PASSAGE PROVIDED:
• • • •

Overview Map Showing the Location of Erikson's Properties

 
Production Overview

The Company’s average daily sales production in the fourth quarter of 2022 consisted of approximately 18.1 MMcf/d of natural gas and 22 barrels of oil and natural gas liquids per day (3,043 boe/d).

 


Gross Production Group Plot of Erikson's Natural Gas Wells

 
Reserves Overview

Deloitte LLP (“Deloitte”) prepared an independent reserves evaluation of Erikson’s Properties (the “Deloitte Report”) as part of its year-end reporting. The Deloitte Report is effective September 30, 2022 using Deloitte’s forecast pricing as at October 1, 2022.
 
Deloitte estimated that, as of September 30, 2022, the Properties contained remaining proved plus probable reserves of 115.2 Bcf of natural gas and 392,000 barrels of oil and natural gas liquids (19.6 million boe), with an estimated net present value of $105.2 million using forecast pricing at a 10% discount.

 


 
Erikson commissioned Deloitte to provide independent resource estimation and economic evaluations of the Muskwa, Evie, Bluesky, Spirit River, Shunda and Debolt formations for the Properties effective September 30, 2022. Copies of the resource estimation reports are available in the virtual data room for companies that execute a confidentiality agreement.

Marketing Overview

Natural gas sales from Wildboy go directly into the NOVA Gas Transmission Line system at the Bootis Hill meter station #2709 via a 50% owned pipeline with Tidewater Midstream and Infrastructure Ltd. A purchase option for the 50% operated interest has been exercised by Erikson to increase its interest to 100%. Canadian Energy Regulator approvals for the transfer are anticipated in the first half of 2023. Erikson currently holds 573 e3m3/d of firm service on the NOVA Gas Transmission Line system, and receives AECO pricing for natural gas produced from Wildboy.
 
Natural gas production from the Greater Fort St. John area goes directly into the North River Midstream Operations LP infrastructure.

Seismic

The Company does not own any proprietary seismic data.

• • • •

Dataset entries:
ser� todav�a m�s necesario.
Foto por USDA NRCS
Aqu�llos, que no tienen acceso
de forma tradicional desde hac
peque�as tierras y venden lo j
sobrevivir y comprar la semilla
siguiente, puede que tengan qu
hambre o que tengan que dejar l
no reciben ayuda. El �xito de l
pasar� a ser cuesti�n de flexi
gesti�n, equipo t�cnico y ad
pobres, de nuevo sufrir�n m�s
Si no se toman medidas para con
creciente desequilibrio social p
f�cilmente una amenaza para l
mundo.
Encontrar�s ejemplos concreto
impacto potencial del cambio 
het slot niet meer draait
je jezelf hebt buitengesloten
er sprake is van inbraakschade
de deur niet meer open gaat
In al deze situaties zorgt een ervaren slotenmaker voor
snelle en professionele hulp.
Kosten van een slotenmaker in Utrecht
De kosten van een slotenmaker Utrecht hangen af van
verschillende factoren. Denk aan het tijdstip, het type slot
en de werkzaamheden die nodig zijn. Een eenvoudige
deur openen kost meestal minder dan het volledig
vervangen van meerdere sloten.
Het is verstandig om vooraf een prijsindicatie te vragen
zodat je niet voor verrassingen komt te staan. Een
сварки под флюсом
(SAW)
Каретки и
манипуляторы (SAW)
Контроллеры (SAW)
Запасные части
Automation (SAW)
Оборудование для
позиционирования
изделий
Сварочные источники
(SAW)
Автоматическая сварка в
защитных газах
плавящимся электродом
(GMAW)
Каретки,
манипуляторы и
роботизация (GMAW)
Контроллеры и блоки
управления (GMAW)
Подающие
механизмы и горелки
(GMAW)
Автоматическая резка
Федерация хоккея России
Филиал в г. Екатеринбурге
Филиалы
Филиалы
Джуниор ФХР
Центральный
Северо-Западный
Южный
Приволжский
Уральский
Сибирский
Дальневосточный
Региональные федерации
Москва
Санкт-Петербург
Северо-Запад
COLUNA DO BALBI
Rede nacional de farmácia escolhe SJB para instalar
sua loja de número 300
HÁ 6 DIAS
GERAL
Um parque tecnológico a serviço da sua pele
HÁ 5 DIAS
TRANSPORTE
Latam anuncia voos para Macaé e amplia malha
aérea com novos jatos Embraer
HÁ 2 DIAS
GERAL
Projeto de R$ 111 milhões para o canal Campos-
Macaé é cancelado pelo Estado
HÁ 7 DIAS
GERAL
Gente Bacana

• • • •

CHECK YOUR UNDERSTANDING:
1. In the text on Erikson's properties, are these statements supported? (a) The Deloitte Report is effective September 30, 2022. (b) Erikson owns proprietary seismic data. (c) Natural gas produced from Wildboy receives AECO pricing. Answer yes or no for each and quote the deciding words.
2. Resume the text on Erikson's properties right after its final sentence and carry it forward.

RESPONSES IN ORDER:
1.
(a) Yes: "The Deloitte Report is effective September 30, 2022"
(b) No: "The Company does not own any proprietary seismic data."
(c) Yes: "receives AECO pricing for natural gas produced from Wildboy"

2.
Asset Retirement Obligation Overview

On April 1, 2022, the BC Oil & Gas Commission (“BCOGC”) implemented its requirements for the Permittee Capability Assessment (“PCA”) program as a replacement to the Liability Management Rating program. The PCA assesses each permit holder’s corporate health against the liability associated with their Dormant, Inactive, and Marginal sites (referred to as DIM Liability) to determine corrective action requirements. These may include additional security requirements under Section 30 of the Oil and Gas Activities Act or closure work on sites that have reached the end of their productive potential. Erikson’s PCA score was calculated to be 81.99. Erikson anticipates having an updated PCA score in early February which will be provided to parties that execute a confidentiality agreement.
 
On July 30, 2022, Erikson submitted a proposed asset retirement obligation (“ARO”) work plan for the balance of the 2022 calendar year as part of its compliance with the BCOGC’s PCA program. The work program included a progress summary for the applicable activities. The summary includes downhole abandonment projects in the Fort St. John area and pipeline and well reactivations in the Stoddart area. In September 2022, the BCOGC ordered Erikson to post additional security. Erikson continues to manage its ARO obligations and communicate these plans with the BCOGC. 
 
Further ARO work is to be continued in 2023. A summary spreadsheet of the Erikson assets classified for the inactive and dormant well program requirements as well as the details of the work program and the progress summary are available in the virtual data room for parties that execute a confidentiality agreement.
 
The chart below shows a capital schedule for the Company’s identified ARO work.

 

 

WILDBOY

NTS 094-P-05 - 094-P-16

At Wildboy, Erikson holds primarily 100% operated working interests in over 1,000 natural gas spacing units of land. Production from Wildboy is primarily from the Bluesky, Debolt, Jean Marie and Muskwa formations. Erikson has identified upside through infill drilling in the Jean Marie Formation as well as recompletions in the Bluesky Formation. The Company also believes there is potential for significant drilling in the Muskwa, Evie and Otterpark shales with over 2.3 Tcf of contingent natural gas resources.
 
The Company holds a 100% interest in midstream facilities capable of over 140 MMcf/d of natural gas throughput at Wildboy.
 
Average daily sales production net to the Company from Wildboy in the fourth quarter of 2022 was approximately 16.6 MMcf/d of natural gas and 18 barrels of natural gas liquids per day (2,777 boe/d).

 


Wildboy, British Columbia
Gross Production Group Plot of Erikson's Natural Gas Wells


 
The Wildboy property has an extensive gathering system and processing infrastructure as outlined in the plat below.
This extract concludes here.